A l’Hôtel Holiday Inn de Maurice, les Etats insulaires de l’Océan indien occidental et Afrique se sont rencontrés pour renforcer leur alliance afin de surmonter les vulnérabilités économiques, culturelles, environnementales. C’était l’occasion de souligner que l’avenir des Etats insulaires repose sur la solidarité, l’innovation et la collaboration pour un développement durable, inclusif et résilient.

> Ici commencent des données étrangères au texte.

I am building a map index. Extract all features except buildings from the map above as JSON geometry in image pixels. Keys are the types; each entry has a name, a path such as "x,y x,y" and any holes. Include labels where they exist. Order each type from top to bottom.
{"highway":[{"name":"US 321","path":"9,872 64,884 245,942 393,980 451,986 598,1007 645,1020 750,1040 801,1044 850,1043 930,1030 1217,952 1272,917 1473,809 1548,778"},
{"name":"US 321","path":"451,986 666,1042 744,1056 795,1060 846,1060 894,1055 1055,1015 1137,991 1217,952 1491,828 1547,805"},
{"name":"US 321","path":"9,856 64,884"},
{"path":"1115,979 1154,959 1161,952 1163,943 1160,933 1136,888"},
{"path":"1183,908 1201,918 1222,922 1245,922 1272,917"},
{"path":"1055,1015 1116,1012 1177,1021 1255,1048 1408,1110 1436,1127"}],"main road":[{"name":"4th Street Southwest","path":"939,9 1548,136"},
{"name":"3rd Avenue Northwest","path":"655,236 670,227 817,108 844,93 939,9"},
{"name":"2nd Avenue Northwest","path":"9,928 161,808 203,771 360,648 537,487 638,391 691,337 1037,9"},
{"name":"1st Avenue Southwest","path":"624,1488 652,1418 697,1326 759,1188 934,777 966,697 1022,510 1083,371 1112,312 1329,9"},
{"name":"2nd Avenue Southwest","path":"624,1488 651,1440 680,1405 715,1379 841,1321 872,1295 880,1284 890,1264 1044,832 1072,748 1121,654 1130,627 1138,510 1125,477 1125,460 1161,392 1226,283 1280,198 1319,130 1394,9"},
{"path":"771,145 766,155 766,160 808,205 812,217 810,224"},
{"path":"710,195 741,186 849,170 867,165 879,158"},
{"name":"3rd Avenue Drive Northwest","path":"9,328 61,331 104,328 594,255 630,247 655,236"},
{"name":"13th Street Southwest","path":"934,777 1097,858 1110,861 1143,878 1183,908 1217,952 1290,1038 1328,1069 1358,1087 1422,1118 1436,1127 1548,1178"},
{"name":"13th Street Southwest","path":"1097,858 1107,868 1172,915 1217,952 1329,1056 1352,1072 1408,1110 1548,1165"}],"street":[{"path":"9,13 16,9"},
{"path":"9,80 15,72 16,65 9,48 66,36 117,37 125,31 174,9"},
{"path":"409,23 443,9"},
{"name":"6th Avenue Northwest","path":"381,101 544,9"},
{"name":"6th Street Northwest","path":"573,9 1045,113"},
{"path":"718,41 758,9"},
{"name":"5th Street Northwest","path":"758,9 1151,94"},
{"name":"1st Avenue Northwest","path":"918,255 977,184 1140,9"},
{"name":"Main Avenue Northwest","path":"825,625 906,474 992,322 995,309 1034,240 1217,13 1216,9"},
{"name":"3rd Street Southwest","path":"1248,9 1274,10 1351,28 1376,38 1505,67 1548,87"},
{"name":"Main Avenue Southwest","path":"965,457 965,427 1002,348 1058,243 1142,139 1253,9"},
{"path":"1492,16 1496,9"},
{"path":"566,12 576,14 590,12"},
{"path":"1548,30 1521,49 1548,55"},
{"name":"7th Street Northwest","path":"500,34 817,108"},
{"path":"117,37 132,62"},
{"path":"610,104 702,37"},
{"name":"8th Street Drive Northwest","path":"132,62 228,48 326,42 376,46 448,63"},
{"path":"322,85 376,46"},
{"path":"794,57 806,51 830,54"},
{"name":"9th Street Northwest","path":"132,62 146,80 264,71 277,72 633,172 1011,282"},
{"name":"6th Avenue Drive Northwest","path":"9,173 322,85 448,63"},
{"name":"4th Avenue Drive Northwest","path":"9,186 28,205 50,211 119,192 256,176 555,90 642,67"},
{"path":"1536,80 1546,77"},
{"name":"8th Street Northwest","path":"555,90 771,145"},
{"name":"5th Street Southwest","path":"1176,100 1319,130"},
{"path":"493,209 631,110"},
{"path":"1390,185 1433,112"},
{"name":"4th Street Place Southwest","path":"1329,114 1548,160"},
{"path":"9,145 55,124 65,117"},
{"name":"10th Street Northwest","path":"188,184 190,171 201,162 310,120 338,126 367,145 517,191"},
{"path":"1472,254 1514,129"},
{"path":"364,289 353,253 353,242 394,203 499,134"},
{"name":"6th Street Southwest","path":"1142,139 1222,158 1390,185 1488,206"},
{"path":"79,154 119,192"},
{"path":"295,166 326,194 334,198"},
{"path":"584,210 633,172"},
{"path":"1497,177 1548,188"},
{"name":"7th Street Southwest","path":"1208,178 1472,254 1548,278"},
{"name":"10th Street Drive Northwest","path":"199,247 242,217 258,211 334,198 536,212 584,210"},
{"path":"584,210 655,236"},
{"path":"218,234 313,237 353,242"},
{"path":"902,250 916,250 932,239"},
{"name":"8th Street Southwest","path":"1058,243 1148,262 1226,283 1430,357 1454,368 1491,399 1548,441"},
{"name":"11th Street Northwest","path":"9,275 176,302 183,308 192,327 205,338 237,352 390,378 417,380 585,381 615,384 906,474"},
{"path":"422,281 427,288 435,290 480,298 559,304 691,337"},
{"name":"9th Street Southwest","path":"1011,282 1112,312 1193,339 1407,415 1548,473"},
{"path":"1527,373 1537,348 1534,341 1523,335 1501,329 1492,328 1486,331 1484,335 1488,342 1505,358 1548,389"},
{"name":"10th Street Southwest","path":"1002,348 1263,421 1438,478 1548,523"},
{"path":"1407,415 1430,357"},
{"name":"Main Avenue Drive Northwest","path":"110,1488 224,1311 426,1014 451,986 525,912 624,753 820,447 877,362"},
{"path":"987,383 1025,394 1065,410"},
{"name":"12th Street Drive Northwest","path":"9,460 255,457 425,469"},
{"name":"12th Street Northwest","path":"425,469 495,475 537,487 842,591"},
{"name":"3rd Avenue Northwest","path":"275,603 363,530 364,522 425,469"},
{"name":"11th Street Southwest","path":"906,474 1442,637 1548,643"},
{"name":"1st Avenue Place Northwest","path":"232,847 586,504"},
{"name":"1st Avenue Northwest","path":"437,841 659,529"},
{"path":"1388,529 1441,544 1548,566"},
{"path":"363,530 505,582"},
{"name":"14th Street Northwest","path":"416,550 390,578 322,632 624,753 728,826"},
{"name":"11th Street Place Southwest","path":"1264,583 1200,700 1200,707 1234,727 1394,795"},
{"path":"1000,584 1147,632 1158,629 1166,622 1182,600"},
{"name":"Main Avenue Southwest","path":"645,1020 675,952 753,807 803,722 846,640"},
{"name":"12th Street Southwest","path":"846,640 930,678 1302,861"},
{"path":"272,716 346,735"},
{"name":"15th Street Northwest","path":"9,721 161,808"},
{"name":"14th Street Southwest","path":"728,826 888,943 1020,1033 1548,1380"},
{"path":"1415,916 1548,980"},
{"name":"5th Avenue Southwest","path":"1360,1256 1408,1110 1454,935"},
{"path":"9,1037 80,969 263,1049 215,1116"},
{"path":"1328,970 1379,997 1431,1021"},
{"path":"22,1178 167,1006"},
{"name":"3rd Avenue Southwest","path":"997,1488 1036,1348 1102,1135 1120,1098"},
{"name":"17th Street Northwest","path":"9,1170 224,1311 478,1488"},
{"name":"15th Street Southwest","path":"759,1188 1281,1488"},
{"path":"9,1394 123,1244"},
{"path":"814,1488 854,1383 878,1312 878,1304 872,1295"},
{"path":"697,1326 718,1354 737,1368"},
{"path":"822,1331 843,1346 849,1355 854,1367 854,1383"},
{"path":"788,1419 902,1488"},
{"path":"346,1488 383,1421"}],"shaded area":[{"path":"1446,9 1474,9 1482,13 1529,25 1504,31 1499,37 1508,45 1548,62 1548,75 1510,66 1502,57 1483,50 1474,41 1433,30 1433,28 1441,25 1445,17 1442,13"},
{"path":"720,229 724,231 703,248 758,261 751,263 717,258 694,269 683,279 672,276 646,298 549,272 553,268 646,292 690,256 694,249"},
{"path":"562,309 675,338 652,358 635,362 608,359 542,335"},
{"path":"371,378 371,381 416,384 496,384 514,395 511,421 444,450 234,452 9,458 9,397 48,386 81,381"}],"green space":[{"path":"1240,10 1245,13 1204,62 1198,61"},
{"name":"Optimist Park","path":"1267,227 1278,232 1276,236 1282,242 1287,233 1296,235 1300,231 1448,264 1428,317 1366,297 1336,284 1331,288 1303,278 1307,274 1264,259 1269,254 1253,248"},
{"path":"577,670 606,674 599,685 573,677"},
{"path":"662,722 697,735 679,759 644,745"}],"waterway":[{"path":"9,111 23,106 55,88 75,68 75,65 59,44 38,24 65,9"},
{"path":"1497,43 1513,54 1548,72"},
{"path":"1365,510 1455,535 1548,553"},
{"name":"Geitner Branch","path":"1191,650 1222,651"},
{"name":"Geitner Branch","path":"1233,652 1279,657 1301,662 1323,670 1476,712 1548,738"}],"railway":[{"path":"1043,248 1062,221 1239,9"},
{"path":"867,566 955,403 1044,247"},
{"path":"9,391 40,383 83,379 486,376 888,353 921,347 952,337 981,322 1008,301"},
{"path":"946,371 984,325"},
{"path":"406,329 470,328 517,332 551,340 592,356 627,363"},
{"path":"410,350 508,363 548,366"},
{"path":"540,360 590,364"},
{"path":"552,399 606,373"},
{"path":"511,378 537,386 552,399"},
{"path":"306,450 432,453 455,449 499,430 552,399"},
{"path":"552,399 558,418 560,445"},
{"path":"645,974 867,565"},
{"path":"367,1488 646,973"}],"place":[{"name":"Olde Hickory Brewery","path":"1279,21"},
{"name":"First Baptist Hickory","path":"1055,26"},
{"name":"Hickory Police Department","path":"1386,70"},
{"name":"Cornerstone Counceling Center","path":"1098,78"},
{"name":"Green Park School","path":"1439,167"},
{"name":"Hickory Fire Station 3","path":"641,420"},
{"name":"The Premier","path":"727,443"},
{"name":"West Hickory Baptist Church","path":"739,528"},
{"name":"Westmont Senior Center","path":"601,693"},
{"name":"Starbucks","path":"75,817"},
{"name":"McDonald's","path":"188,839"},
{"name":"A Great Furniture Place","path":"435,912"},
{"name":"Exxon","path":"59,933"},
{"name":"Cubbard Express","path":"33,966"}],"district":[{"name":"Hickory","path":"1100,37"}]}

Le dialogue des nations insulaires de l’Océan indien occidentale et Afrique a été tenu du dimanche 8 au mardi 10 février, à l’hôtel Holiday Inn, à Maurice. Organisé par The Sasakawa Peace Fondation en collaboration avec Ong Environnemental protection & conservation organisation (Epco) et Sov Lanatir, ce dialogue a réuni des représentants des Comores, Maurice, Rodrigues, Madagascar, Seychelles, Maldives, Palau, Cap-Vert, Fiji et le Japon. Les échanges étaient structurées autour de six sessions clés, à savoir la conservation communautaire des récifs et mangroves, l’intégration des savoirs traditionnels dans les politiques climatiques, le leadership des jeunes et des collectivités locales, l’économie circulaire et la gestion durable des déchets, mais également le renforcement des capacités techniques et des emplois verts, la gouvernance des océans, ainsi que la protection des zones économiques exclusives.
Une vision claire
Des participants ont noté «des échanges riches en expériences vécues et en idées novatrices». Ces derniers ont partagé, selon le président de l’association Banda Bitsi, «des solutions concrètes» issues des communautés insulaires. Il s’agit, à l’en croire, «de la restauration participative des mangroves, la gestion durable des pêcheries, l’éducation environnementale, l’innovation locale dans l’économie circulaire, l’écotourisme durable et la création d’emploi verts». Ces initiatives démontrent, toujours selon notre source, que «les Etats insulaires, malgré leurs vulnérabilités, disposent d’un potentiel important pour construire un modèle de développement résilient ».
Les participants ont également souligné l’importance de renforcer le partenariat entre les Ong, les gouvernements, le secteur privé et les communautés locales pour accélérer la mise en œuvre de solutions durables. «Ce dialogue a confirmé une conviction partagée : la solidarité entre Etats insulaires constitue la clé pour surmonter nos vulnérabilités économiques, culturelles et environnementales», a-t-il encore mentionné.
Il a également permis de poser les bases de la création du Réseau de dialogue de l’Océan Indien occidental et des nations insulaires africaines, une nouvelle plateforme de coopération entre les nations insulaires. «J’ai eu l’honneur de représenter les Comores en tant que président de l’association Banda bitsi et coordinateur national de Macamausey Cso Network », a déclaré Saïd Ahamada Said, insistant que ce dialogue ouvrira les perspectives importantes pour les Comores en matière de protection des écosystèmes, d’économie circulaire, d’emplois verts et de coopération régionale. «Plus que jamais, l’avenir des Etats insulaires repose sur la solidarité, l’innovation et la collaboration pour un développement durable, inclusif et résilient», a-t-il conclu.